I was thumbing through Joel Spolsky’s new book on hiring talented programmers at the bookstore the other day. He asserts in the first chapters that great programmers are ten times more productive than bad ones. Could that be true? I played around with git today to generate statistics to see how it looks on our refactoring project this year:
user commits files changed LOC added LOC deleted dev0: 453 4258 +81538 -100344 dev1: 152 2297 +54462 -45343 dev2: 104 550 +24779 -17475 dev3: 82 250 +6465 -7852 dev4: 73 209 +3920 -2782 dev5: 56 208 +5158 -10049 dev6: 24 116 +3297 -7823
Wow. Of course KLOC isn’t everything, but take it on faith that dev4 causes more problems than he solves (dev5,6 were only on the project a short time), and that dev0 is the most awesome programmer that writes on this blog. And I thought surfing the web 7 hours a day was too much…
Thanks, although it is more of an indictment of those who went before.

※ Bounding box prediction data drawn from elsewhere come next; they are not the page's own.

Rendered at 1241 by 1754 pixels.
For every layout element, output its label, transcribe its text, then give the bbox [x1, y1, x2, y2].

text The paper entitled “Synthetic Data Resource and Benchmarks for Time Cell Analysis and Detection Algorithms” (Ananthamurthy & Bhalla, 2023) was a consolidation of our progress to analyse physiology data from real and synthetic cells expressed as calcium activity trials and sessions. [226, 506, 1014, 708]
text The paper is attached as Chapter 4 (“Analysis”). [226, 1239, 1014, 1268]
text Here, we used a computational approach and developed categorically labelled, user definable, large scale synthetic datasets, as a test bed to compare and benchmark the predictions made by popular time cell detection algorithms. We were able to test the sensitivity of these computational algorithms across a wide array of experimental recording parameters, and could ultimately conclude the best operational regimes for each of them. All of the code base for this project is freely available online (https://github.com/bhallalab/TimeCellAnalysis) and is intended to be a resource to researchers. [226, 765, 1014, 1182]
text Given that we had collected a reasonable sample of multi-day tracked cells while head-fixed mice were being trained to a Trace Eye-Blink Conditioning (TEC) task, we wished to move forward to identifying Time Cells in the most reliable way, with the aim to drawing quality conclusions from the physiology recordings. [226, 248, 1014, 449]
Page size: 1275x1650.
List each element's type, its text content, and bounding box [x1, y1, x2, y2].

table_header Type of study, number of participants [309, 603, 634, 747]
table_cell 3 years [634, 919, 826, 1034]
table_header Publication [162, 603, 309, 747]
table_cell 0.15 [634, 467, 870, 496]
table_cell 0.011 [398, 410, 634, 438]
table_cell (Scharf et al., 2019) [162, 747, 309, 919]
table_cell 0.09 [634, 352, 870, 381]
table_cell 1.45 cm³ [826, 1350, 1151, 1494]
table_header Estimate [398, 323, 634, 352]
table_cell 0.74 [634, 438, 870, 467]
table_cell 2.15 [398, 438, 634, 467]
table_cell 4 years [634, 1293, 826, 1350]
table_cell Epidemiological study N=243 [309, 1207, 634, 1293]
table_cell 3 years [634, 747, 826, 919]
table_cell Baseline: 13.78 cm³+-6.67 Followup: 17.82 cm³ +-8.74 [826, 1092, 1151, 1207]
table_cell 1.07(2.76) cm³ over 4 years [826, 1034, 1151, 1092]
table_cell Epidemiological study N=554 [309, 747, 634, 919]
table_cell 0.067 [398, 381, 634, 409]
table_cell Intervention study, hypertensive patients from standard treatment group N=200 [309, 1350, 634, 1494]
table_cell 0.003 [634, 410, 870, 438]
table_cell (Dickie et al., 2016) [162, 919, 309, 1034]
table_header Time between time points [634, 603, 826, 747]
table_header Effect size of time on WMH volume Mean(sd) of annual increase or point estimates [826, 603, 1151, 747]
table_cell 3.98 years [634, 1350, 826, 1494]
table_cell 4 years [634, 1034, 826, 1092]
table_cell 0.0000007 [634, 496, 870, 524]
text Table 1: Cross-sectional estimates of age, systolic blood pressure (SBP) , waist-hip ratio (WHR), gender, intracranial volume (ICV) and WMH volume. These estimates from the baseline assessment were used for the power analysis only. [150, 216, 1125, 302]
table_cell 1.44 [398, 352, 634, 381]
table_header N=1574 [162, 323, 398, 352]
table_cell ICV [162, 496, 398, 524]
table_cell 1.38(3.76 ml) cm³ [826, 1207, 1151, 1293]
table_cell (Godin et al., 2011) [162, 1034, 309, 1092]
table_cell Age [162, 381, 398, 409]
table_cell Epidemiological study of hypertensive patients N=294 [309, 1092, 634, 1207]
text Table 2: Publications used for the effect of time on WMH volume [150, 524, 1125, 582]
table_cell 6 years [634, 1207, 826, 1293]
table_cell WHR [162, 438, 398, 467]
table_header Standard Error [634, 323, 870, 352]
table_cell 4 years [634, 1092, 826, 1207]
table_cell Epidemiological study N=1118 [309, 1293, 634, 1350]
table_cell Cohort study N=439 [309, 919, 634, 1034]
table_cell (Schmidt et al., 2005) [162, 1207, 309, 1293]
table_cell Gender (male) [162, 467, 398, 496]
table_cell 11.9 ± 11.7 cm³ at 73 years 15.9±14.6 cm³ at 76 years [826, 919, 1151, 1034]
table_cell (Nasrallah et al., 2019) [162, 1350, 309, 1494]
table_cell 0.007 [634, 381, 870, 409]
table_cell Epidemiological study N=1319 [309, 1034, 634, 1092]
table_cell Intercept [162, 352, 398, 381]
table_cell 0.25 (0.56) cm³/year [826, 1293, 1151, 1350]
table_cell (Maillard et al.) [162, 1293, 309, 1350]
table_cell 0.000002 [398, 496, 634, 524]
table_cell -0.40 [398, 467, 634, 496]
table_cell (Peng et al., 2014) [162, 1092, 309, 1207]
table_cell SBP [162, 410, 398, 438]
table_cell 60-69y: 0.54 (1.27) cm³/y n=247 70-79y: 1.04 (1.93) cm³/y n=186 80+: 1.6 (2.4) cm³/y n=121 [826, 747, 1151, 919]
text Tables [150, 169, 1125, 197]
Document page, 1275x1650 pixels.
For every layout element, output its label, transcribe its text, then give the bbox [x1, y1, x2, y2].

WTFs galore.
Now if only the new code will work as well as the old…
Ick, reminds me of the days of having to use PVCS. Actually everywhere I worked that used such horrid commercial tools (i.e. ones for which the CTO hopefully got kickbacks), developer revolt ensued such that the “official” repo was only where someone occasionally uploaded snapshots from the real repo. Sort of how I’m now treating our svn repository now…
Ginormousdatabasecompany probably has something neat, though, with lasers and such.